Der Diener zweier Herren
von Carlo Goldoni
Stückfassung von Martin Heckmanns
Regie: Bettina Bruinier, Bühne: Philipp Nicolai, Kostüme: Teresa Vergho, Musik: Jan Maihorn, Dramaturgie: Felicitas Zürcher, Licht: Björn Gerum, Kampfszenen: Claus Großer. Mit: Ahmad Mesgarha, Nadine Quittner, Justus Pfankuch, Ines Marie Westernströer, Sascha Göpel, Philipp Lux, Lea Ruckpaul, Christian Clauß.
Dauer: 2 Stunden, keine Pause

www.staatsschauspiel-dresden.de

 

Kritikenrundschau

Regisseurin Bruinier setze "nicht so sehr auf den eleganten Witz einer Gesellschaftskomödie", sondern bevorzuge "den groben Keil des Slapsticks, was erstaunlich gut funktioniert", wird wohlwollend unter dem Kürzel gg in der Dresdner Morgenpost (23.11.2013) geschrieben. "Die Rollen sind teils schrill überzeichnet, dann agieren sie wie die Figuren eines Comic-Strips."
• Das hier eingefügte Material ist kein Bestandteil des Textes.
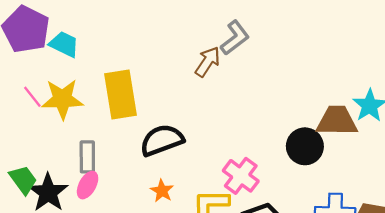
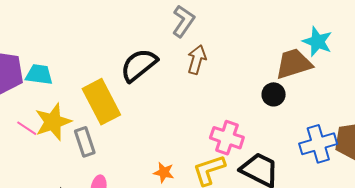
brown arrow: (208, 62) -> (197, 60), moved
black semicircle: (162, 140) -> (139, 65), moved
black circle: (305, 146) -> (274, 94), size x0.7
gray rectangle: (87, 157) -> (85, 142), moved

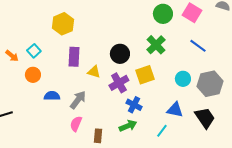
Im "Stil einer allerdings sehr heutig aufgefassten commedia dell'arte" lasse Bruinier die Handlung ablaufen, schreibt auch Tomas Petzold in den Dresdner Neuesten Nachrichten (23.11.2013). Heckmanns habe seine Textfassung "nicht nur mit Klassikerzitaten und flotten Sprüchen aufgepeppt, sondern darin vor allem mit den überlieferten Rollenklischees gebrochen". Da sei jeder seines Glückes Schmied und auch die Regisseurin "weit davon entfernt, eine Figur zu denunzieren, um andere hervorzuheben". Christian Clauß' Truffaldino vollführe alles "mit Bravour und Witz, Slapstick und akrobatischen Einlagen, wie man sie nicht alle Tage auf einer Theaterbühne sieht". Fazit: "ein kulinarischer Theaterexzess", der "vom Großteil des Publikums aufgenommen wurde, als handele es sich um reine Glückshormone".